Members of the Green Party are increasingly moving into the centre stage of Germany’s energy sector, while at the same time conservatives from Merkel’s governing party are cosying up to climate issues in what could be a prelude to a future Green-conservative alliance.

The Greens growing influence became apparent when the executive committee of the influential Federation of Energy and Water Industries (BDEW) today has nominated Green member of parliament and economic policy speaker Kerstin Andreae to become its new chairman.

Andreae still needs to be formally confirmed by the BDEW board on August 13, but her appointment at this point seems a mere formality.

She would follow up on Stefan Kapferer, who leaves the BDEW to become chief executive at transmission system operator 50Hertz.

The swap at the BDEW’s top couldn’t be more symbolic.

Kapferer, a former secretary of state, is a member of the pro-nuclear Free Democrats (FDP), which are also against a too-fast coal exit and lukewarm about Germany’s energy transition.

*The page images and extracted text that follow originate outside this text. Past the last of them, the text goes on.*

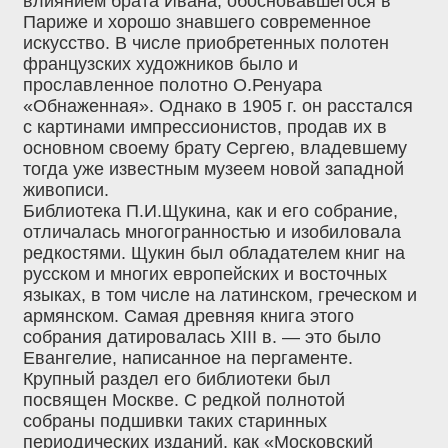
влиянием брата Ивана, обосновавшегося в
Париже и хорошо знавшего современное
искусство. В числе приобретенных полотен
французских художников было и
прославленное полотно О.Ренуара
«Обнаженная». Однако в 1905 г. он расстался
с картинами импрессионистов, продав их в
основном своему брату Сергею, владевшему
тогда уже известным музеем новой западной
живописи.
Библиотека П.И.Щукина, как и его собрание,
отличалась многогранностью и изобиловала
редкостями. Щукин был обладателем книг на
русском и многих европейских и восточных
языках, в том числе на латинском, греческом и
армянском. Самая древняя книга этого
собрания датировалась XIII в. — это было
Евангелие, написанное на пергаменте.
Крупный раздел его библиотеки был
посвящен Москве. С редкой полнотой
собраны подшивки таких старинных
периодических изданий, как «Московский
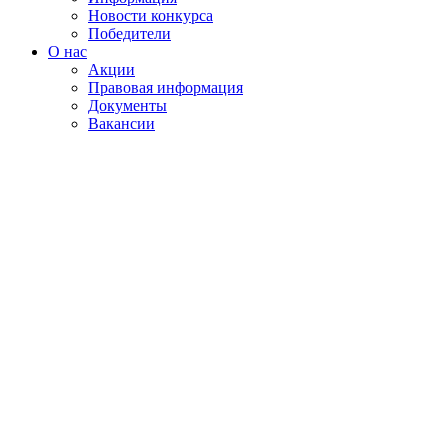
Новости конкурса
Победители
О нас
Акции
Правовая информация
Документы
Вакансии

The Greens by contrast, next to being stern defenders of the country’s exit from nuclear power by 2022, also lobby for a much faster end to coal- and lignite-based power generation than by 2038 as the so-called coal exit expert commission earlier this year has recommended the government.

As the country’s main energy lobbyist, the BDEW in the past had commonly represented the interests of large utilities such as RWE or E.ON, which until recently still generated a large part of their energy from nuclear, coal and lignite, and have at times aggressively defended a continued use of coal (particularly RWE).

An expansion of renewables was accepted by the top utilities only as long as it brought good revenue and would not endanger their conventional power generation assets.

But the BDEW in recent times has shifted its tone.

BDEW president Maire-Luise Wollf at the federation’s annual congress in June lobbied for a much faster wind power expansion of 10-11GW per year if Germany wants to reach its 2030 climate targets, and in a newspaper interview said Merkel’s government is no longer a driving force of the Energiewende – the country’s transition from nuclear and fossil to renewable energies.

Before the BDEW, Germany’s main renewables pressure group, the Federation of Renewable Energies (BEE) has already been dominated by Greens.

The BEE early last year picked former Green Party co-chair Simone Peter – a very high profile and respected politician in Germany – to be its new president.

Peter since has moved her harsh criticism of Berlin’s climate policy from parliament to the public sphere, in her function as the head of the country’s main lobby for renewables.

With both the BDEW and the BEE soon to be headed by prominent Greens, the pressure on Merkel’s government and on recalcitrant backers of coal within the energy industry will increase even more, likely giving a boost to renewables.

Some in Merkel’s coalition may already be switching gears.

Markus Söder, the powerful state premier of Bavaria and leader of the Christian Social Union (CSU), the Bavarian allies of Merkel’s Christian Democrats (CDU), has recently lobbied for an earlier coal exit by 2030, as the Greens demand. He also suggested anchoring climate protection in Germany’s Basic Law, its constitution.

While it is relatively painless for Bavaria to demand an earlier coal exit as the state hosts no coal mining, Söder’s motivations are not entirely clear.

He may want to stop the recent stellar rise of the Greens, which in autumn elections have become Bavaria’s second-largest party just behind the CSU, and are rivalling the CDU/CSU in national opinion polls for the top slot.

But Söder could also be preparing the path for a post-Merkel era, in which the CDU/CSU might enter a coalition with the Greens, either as senior partner, or even as junior partner as is already happening in the state of Baden-Württemberg, Bavaria’s neighbour.